Here is the code as in Arduino 1.0.1

//
//  Beat Sync
//  A music visualiztion device.
//  Created by
//  Carl Smith
//  penguinmagic@hotmail.com
//

#include <fix_fft.h>

int led[] = {5,6,7,8,9,10,11,12};

int x = 0;

char im[128], data[128];

char data_avgs[14];

int i=0,val;

#define AUDIOPIN 3

void setup()
{
  for (int i = 0; i <8; i++)
  {
    pinMode(led[i], OUTPUT);
  }
  Serial.begin(9600);

}

void loop()
{
  for (i=0; i < 128; i++){                                   
    val = analogRead(AUDIOPIN);                                  
    data[i] = val;                                     
    im[i] = 0;                                                   
  };

  fix_fft(data,im,7,0);

  for (i=0; i< 64;i++){                                    
    data[i] = sqrt(data[i] * data[i] + im[i] * im[i]);  // this gets the absolute value of the values in the
    //array, so we’re only dealing with positive numbers
  };   

  // average bars together
  for (i=0; i<14; i++) {
    data_avgs[i] = data[i*4] + data[i*4 + 1] + data[i*4 + 2] + data[i*4 + 3];   // average together

    data_avgs[i] = map(data_avgs[i], 0, 30, 0, 9);                              // remap values for LoL
  }
  int value = data_avgs[0];//0 for bass
  ledArray(value);
}
void ledArray(int input)
{
  //
  if (input > 8)
  {
     for (int i = 0; i <8; i++)
     {
       digitalWrite(led[i], HIGH);
     }
  }
  else if (input > 7)
  {
     for (int i = 0; i <7; i++)
     {
       digitalWrite(led[i], HIGH);
     }
     for (int i = 7; i <8; i++)
     {
       digitalWrite(led[i], LOW);
     }
  }
  else if (input > 6)
  {
     for (int i = 0; i <6; i++)
     {
       digitalWrite(led[i], HIGH);
     }
     for (int i = 6; i <8; i++)
     {
       digitalWrite(led[i], LOW);
     }
  }
  else if (input > 5)
  {
     for (int i = 0; i <5; i++)
     {
       digitalWrite(led[i], HIGH);
     }
     for (int i = 5; i <8; i++)
     {
       digitalWrite(led[i], LOW);
     }
  }
  else if (input > 4)
  {
     for (int i = 0; i <4; i++)
     {
       digitalWrite(led[i], HIGH);
     }
     for (int i = 4; i <8; i++)
     {
       digitalWrite(led[i], LOW);
     }
  }
  else if (input > 3)
  {
     for (int i = 0; i <3; i++)
     {
       digitalWrite(led[i], HIGH);
     }
     for (int i = 3; i <8; i++)
     {
       digitalWrite(led[i], LOW);
     }
  }
  else if (input > 2)
  {
     for (int i = 0; i <2; i++)
     {
       digitalWrite(led[i], HIGH);
     }
     for (int i = 2; i <8; i++)
     {
       digitalWrite(led[i], LOW);
     }
  }
  else if (input > 1)
  {
     for (int i = 0; i <1; i++)
     {
       digitalWrite(led[i], HIGH);
     }
     for (int i = 1; i <8; i++)
     {
       digitalWrite(led[i], LOW);
     }
  }
  else
  {
    for (int i = 0; i <8; i++)
     {
       digitalWrite(led[i], LOW);
     }
  }
}

Step 5: Putting It All Together

Putting It All Together Arduino Beat Sync

First is to measure out the distance of the height and divide it by 9.  That will be the LED spacing and I use a safety pin to poke holes in the card board for the LEDs to poke through.

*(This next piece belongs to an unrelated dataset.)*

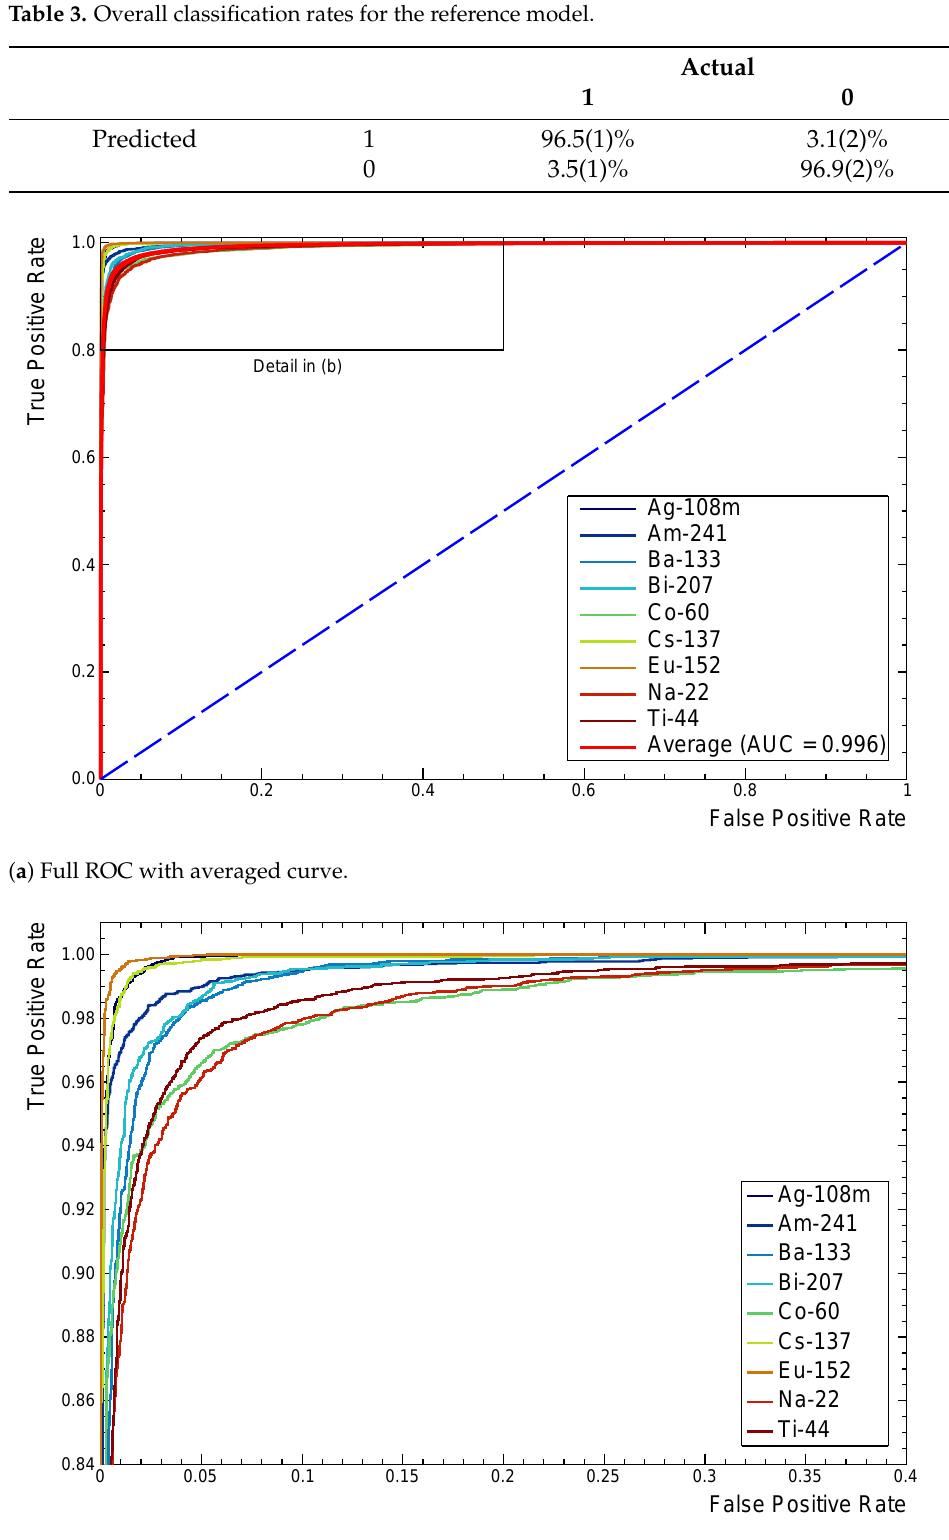
Figure 7. ROC curves extended to the multi-label case for the reference model. Provides comparisons of performance with each source as the decision threshold is varied. The average (red) is included in ( a ) as a reference for model performance across all classes. ( b ) shows 22 Na, 60 Co, and 44 Ti as marginally responsible for more false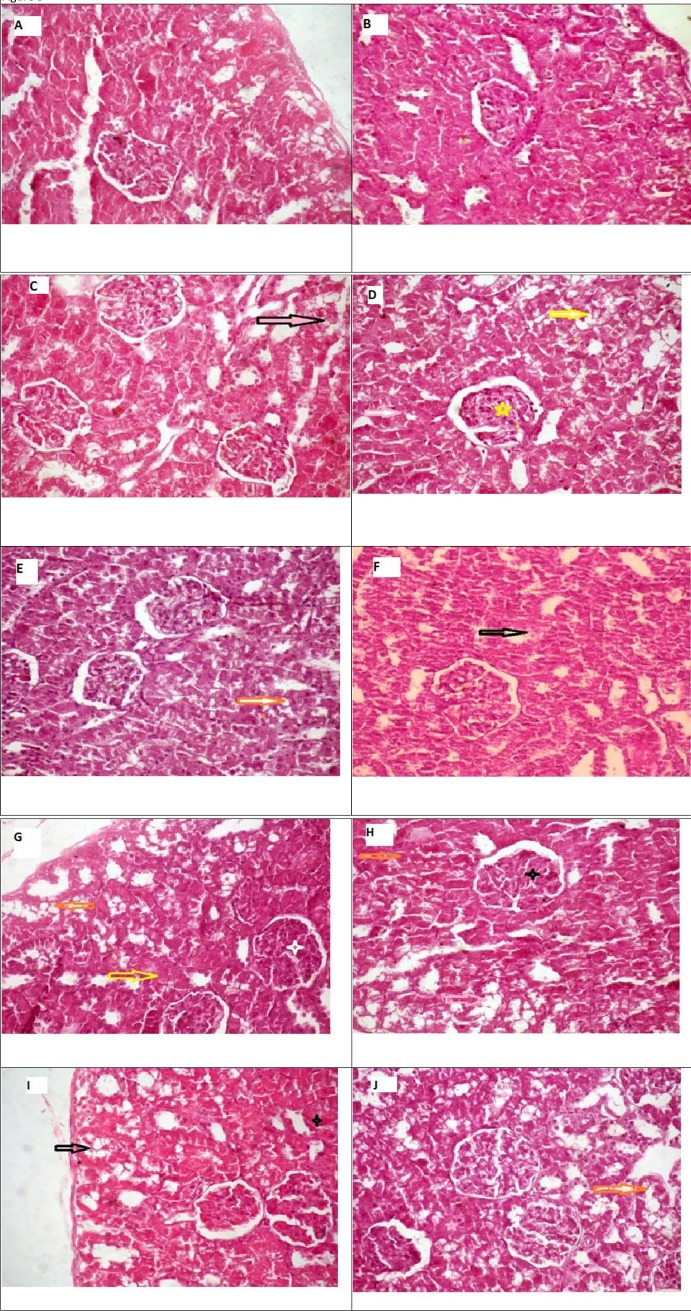
A and B are photomicrographs of kidney sections of the control group that showed normal renal tissues of glomeruli and tubules (H&E 200). Fig 3C is the photomicrograph of kidney section of tramadol-treated group after single dose treatment and showed mild tubular vacuolation (pink arrow) (H&E 400). Fig 3D is the photomicrograph of kidney section of tramadol-treated group after repeated dose that showed moderate tubular vacuolation (yellow arrow), mesongial expansion (yellow star), and cloudy swelling (pink arrow) (H&E 400). Fig 3E is the photomicrograph of kidney section of tramadol + Curcumin after single dose treatment that showed mild tubular vacuolation (orang arrow) (H&E 200). Fig 3F is the photomicrograph of the kidney section of tramadol + Curcumin after repeated-dose treatment that showed mild tubular vacuolation (black arrow). (H&E 200). Fig 3G photomicrograph of kidney section of tramadol + Gallic acid-treated-group that showed mild tubular vacuolation (orange arrow), mesongial expansion and cloudy swelling (yellow arrow) after single dose treatments (H&E 200). Fig 3H is the photomicrograph of kidney section of tramadol + Gallic acid-treated-group that showed mild tubular vacuolation (pink arrow), mesongial expansion (black star) and cloudy swelling (red arrow) after single dose treatments (H&E 200). Fig 3I is the photomicrograph of kidney section of tramadol + Curcumin +Gallic acid-treated group reveals mild tubular vacuolation, and cloudy swelling after repeated dose treatments (H&E 200). Fig 3J is the photomicrograph of kidney section of tramadol + Curcumin +Gallic acid-treated group that showed mild tubular vacuolation (orange arrow) after repeated-dose treatment (H&E 200).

Then bend the legs of the LEDs.  MAKE SURE TO HAVE ANODES AND CATHODES ON SAME SIDE

After making this design a few times, I have found a ribbon cable makes it easier to keep track of pins between the different elements (refer to previous step in circuity).  I also used heat shrink to connect the wires and LEDs.  The anodes all used different wires on the ribbon cable and the ground (cathode) used a common wire.

For simplicity I cut a mini circuit board to soldier the wire and headers into because the ribbon cable is too fragile for the bread board.